When visiting Bali there were of course other travelers as well most of them were of also of Asian culture. They too stared, commented, asked for photos, sneaked photos, and completely invaded our privacy. These stares were invasive often accompanied with picture request which we sternly declined. How dare they make us feel as if we were some sort of extinct animal or an exhibition. As human of course we get curious when we see people or things that aren’t “normal” to us or that we have never encountered but to go out of your way to ask someone to take a picture because you think they are so “special” (yes a woman actually approached me this way asking if she could take my photo claiming I am so special). I am on vacation just like you are, trying to enjoy my time and relax like anyone who goes on holiday. I come from New York, racism is already a huge problem here and then to travel all the way across the world and still be meet with stares and reminders that I am “different” to the rest of the world, it’s annoying.
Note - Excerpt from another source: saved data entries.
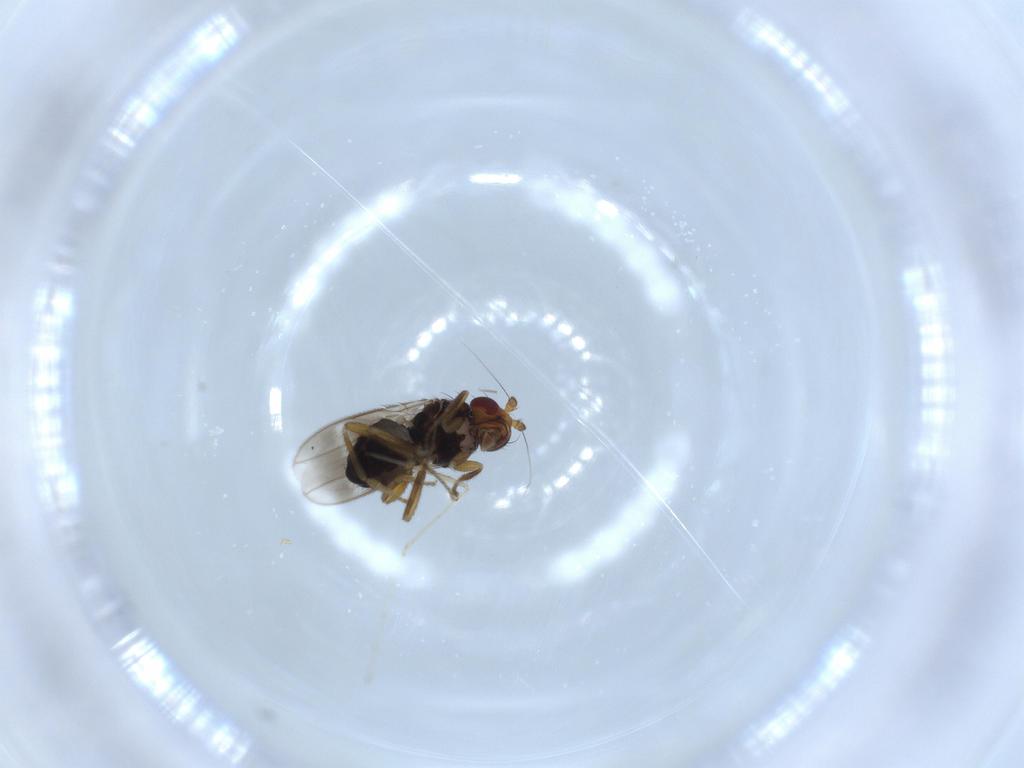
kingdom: Animalia
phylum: Arthropoda
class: Insecta
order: Diptera
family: Sphaeroceridae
This experience did not take away one bit from my trip, in fact I brushed it off and enjoyed my vacation to the fullest as I should and deserve. It wasn’t until I came back home that I thought things through and was irked by the lack of ethical behavior from those people but again I didn’t allow it to enrage me or take any of the magic away from my trip and the memories I brought back with me. Their views and behavior don’t face me as annoying as they are, I am confident in the woman that I am and proud of my lineage and ancestors. I love every bit of me and my heritage and wouldn’t change it for the world. When things like this come up what matters isn’t what they think but how you react, and I choose to join them in the admiration. They’re right I am one of kind, I am beautiful, intelligent, strong, flavorful, full of rich culture, values and traditions. I can go on because really black women are exceptional creations, but instead I will share this quote by Zora Neale Hurston because while it makes me giggle it is just so accurate “Sometimes I feel discriminated against, but it does not make me angry. It merely astonishes me. How can any deny themselves the pleasure of my company? It’s beyond me.”

Also, side note I did search this to see if other black people have experienced the same and yes, many have. I also noticed a lot of none black people particularly white people commenting and questioning the experience as if the people who experienced the racism or prejudice were being over sensitive or exaggerating. To them I say this STOP COMMENTING ON THE BLACK EXPERIENCE you have no idea what it’s like, you have no idea of the constant battles we face on a daily basis pretty much anywhere we go. We also do not need your validation as we know what we deal with and are subject to better than anyone else because guess what, we are the ones living it.

I will share more about my trip in a video I am working on.

Oh, before I end this post, I will leave you with a cliffhanger, I quit my job to pursue my true passion. It has been quiet the journey thus far many lessons have been learned, some tears have been shed but the desire and passion burn higher and higher. If anyone ever said pursuing your dreams would be easy, they lied but it is so worth it. In the end when you achieve a milestone no matter now big or small that proud feeling is worth all the fight. In the end no will ever be prouder of you than yourself only you know how hard you have worked for it; how much work and effort has gone into it to get to the final product.